Luiz Eduardo trabalha, namora, joga pokémon e estuda para tirar carteira
Aos 21 anos, Luiz Eduardo Pogianelo leva a vida como a maioria dos jovens de sua idade: trabalha, namora, joga pokémon, toca bateria e estuda para tirar carteira de motorista. A única coisa que o difere, talvez, seja o gosto particular por filmes de zumbi. Como afirma seu irmão, Thyago, a Síndrome de Down não o impede de nada. Preconceito não é uma palavra que faz parte do seu vocabulário, porque a inclusão nesses espaços permite que Luiz faça o que tem vontade. E, como ele mesmo afirma, isso é uma variedade de coisas enormes, porque seus sonhos são muitos.
O jovem tem dois trabalhos, atualmente, de segunda a sexta-feira no Colégio Cave, onde estudou e foi contratado em seguida para atuar junto à coordenação. “Foi muito bom poder voltar. Quero continuar lá”, conta. A rotina de trabalho dele é agitada e começa cedo: “Às 6h eu acordo, faço meu omelete, vou pra lá e fico no portão. Dou bom dia pra todo mundo. Ajudo os professores e a coordenação, passo nas salas. É bastante coisa, mas eu estou conseguindo”, conta. Por gostar desse tipo de responsabilidade, ele também trabalha em um restaurante japonês, o Japatê, recepcionando os clientes e levando a conta nas mesas. Nos dois casos, ele conta que gosta muito – e na escola, inclusive, é padrinho de uma das turmas do ensino médio nos jogos de interclasse. Mesmo com as diversas atividades que realiza, também tem tempo para namorar, e, ainda em março, comemora um ano de namoro com sua companheira.
Entre as coisas que ele ainda tem vontade de fazer, estão viver com a namorada e ter uma banda para fazer muitos shows, já que toca bateria há alguns anos. Além dos planos futuros, há o que quer fazer agora, como assistir ao novo filme do Kung Fu Panda e ir tomar sorvete com o irmão, como geralmente faz.
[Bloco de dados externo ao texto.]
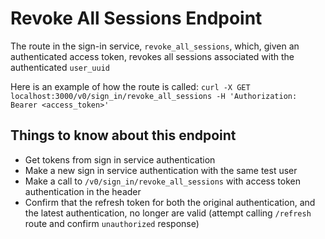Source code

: # Revoke All Sessions Endpoint
The route in the sign-in service, `revoke_all_sessions`, which, given an authenticated access token, revokes all sessions associated with the authenticated `user_uuid`

Here is an example of how the route is called:
`curl -X GET localhost:3000/v0/sign_in/revoke_all_sessions -H 'Authorization: Bearer <access_token>'`

## Things to know about this endpoint
- Get tokens from sign in service authentication
- Make a new sign in service authentication with the same test user
- Make a call to `/v0/sign_in/revoke_all_sessions` with access token authentication in the header
- Confirm that the refresh token for both the original authentication, and the latest authentication, no longer are valid (attempt calling `/refresh` route and confirm `unauthorized` response)
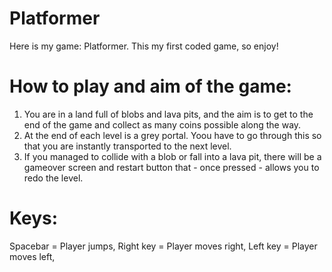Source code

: # Platformer
Here is my game: Platformer. This my first coded game, so enjoy!

# How to play and aim of the game:
1. You are in a land full of blobs and lava pits, and the aim is to get to the end of the game and collect as many coins possible along the way.
2. At the end of each level is a grey portal. Yoou have to go through this so that you are instantly transported to the next level.
3. If you managed to collide with a blob or fall into a lava pit, there will be a gameover screen and restart button that - once pressed - allows you to redo the level.

# Keys:
Spacebar = Player jumps,
Right key = Player moves right,
Left key = Player moves left,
Um dia, também quer abrir a própria cafeteria. “Adoro cafeteria, vou muito. Lá, vai ter coxinha, cigarrete, bolo, coca-cola, mate, café. Vai ter pão de sal para pegar também, para ficar à vontade. Vamos trabalhar eu e minha namorada lá”, diz. Em todos os cenários, ele afirma que quer ficar perto da família, de quem é muito próximo, e de seus cachorros, e inclusive “comprar uma casa verde” em seu próprio condomínio, para continuar por perto enquanto tem a sua autonomia.
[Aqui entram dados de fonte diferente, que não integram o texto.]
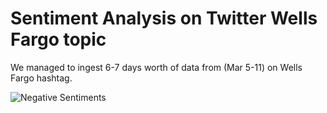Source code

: # Sentiment Analysis on Twitter Wells Fargo topic

We managed to ingest 6-7 days worth of data from (Mar 5-11) on Wells Fargo hashtag.

![Negative Sentiments](https://github.com/kamarapaulb/sentiment-analysis/raw/master/images/001_negative_sentiment.PNG)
Nathan deu ideia de ‘Instituto Down’ e sonha com vida na roça
O dia de Nathan Carvalho começa também cedo, porque às 8h chega ao seu trabalho, em uma farmácia, em que atua na parte de marketing e vendas. Com 35 anos, ele é um homem tímido, como sua mãe, Rosângela, define – mas também muito espirituoso e disposto a conversar e conhecer gente. Por isso mesmo, ela expõe a chateação de ver como alguns podem ser egoístas e fechados, sem vontade de conhecer todas essas nuances porque se incomodam com o que consideram diferente. “É só tratar normalmente”, destaca.
Ele frequentou a escola regular, acompanhando as turmas de sua idade e completando o segundo grau. Ao longo da trajetória acadêmica, aprendeu a ler na faixa de idade considerada recomendável e foi acompanhando todos os conteúdos da mesma forma. Também por perceber a importância de cuidar das pessoas com Síndrome de Down, ele sugeriu ao pai, Sérgio, a criação do Instituto Down, que trabalha com especialistas e voluntários para prevenir os agravos das doenças acarretadas pela síndrome. Já são mais de 20 anos de funcionamento desse instituto e do envolvimento de toda a família na causa.
Para além da rotina, uma das grandes paixões de Nathan é a roça. Quando pode estar na natureza, com sua família, sente-se muito bem. “Fui criado lá, né? Então gosto muito”, conta. Assim como Luiz, ele também namora, há cinco anos – “praticamente um noivado”, como diz. Por isso, um dos seus maiores sonhos é poder aproveitar o que mais gosta da vida com a namorada: “Sou peão boiadeiro e queria sair em comitiva, um dia, junto com a minha gata”, diz.